Heterogenic Loss of the Wild-Type BRCA Allele in Human Breast Tumorigenesis
ABSTRACT For individuals genetically predisposed to breast and ovarian cancer through inheritance of a mutant BRCA allele, somatic loss of heterozygosity affecting the wild-type allele is considered obligatory for cancer initiation and/or progression. However, several lines of evidence suggest that phenotypic effects may result from BRCA haploinsufficiency.
Archival fixed and embedded tissue specimens from women with germ line deleterious mutations in BRCA1 or BRCA2 were identified.
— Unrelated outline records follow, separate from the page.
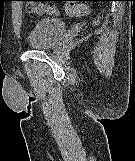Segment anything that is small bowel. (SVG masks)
Segmentation results:
<instances>
[{
    "label": "small bowel",
    "mask_w": 135,
    "mask_h": 161,
    "mask_svg": "<svg viewBox=\"0 0 135 161\" xmlns=\"http://www.w3.org/2000/svg\"><path fill=\"white\" fill-rule=\"evenodd\" d=\"M47 11L52 12V13H55L56 12L55 8H52V7L51 8H48Z\"/></svg>",
    "instance_id": "obj_1"
}]
</instances>
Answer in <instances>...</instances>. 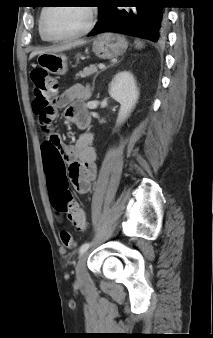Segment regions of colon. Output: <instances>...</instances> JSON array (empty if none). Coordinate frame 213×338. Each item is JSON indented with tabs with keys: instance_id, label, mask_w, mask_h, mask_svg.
I'll return each instance as SVG.
<instances>
[{
	"instance_id": "5ec220e1",
	"label": "colon",
	"mask_w": 213,
	"mask_h": 338,
	"mask_svg": "<svg viewBox=\"0 0 213 338\" xmlns=\"http://www.w3.org/2000/svg\"><path fill=\"white\" fill-rule=\"evenodd\" d=\"M31 80L34 95L33 109L43 125V134L46 138L43 143V149L50 151L54 146L57 147L62 143L61 137L57 134H50L47 127L54 115L52 99L58 91V85L56 80L43 69L33 70ZM50 198L54 209L58 213L66 214L78 230H83L87 227L84 211L73 195L66 190L65 183L56 184ZM59 236L61 243L65 247L72 248L74 246L73 236L68 230H61Z\"/></svg>"
}]
</instances>
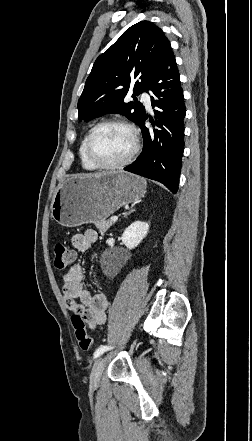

After pathologic review, focal areas of normal breast epithelium, atypical ductal hyperplasia, ductal carcinoma-in-situ, and invasive ductal carcinoma were identified from 14 BRCA1-linked and 9 BRCA2-linked breast cancers. Ten BRCA-linked prophylactic mastectomy specimens and 12 BRCA-linked invasive ovarian carcinomas were also studied. Laser catapult microdissection was used to isolate cells from the various pathologic lesions and corresponding normal tissues. After DNA isolation, real-time polymerase chain reaction assays were used to quantitate the proportion of wild-type to mutant BRCA alleles in each tissue sample.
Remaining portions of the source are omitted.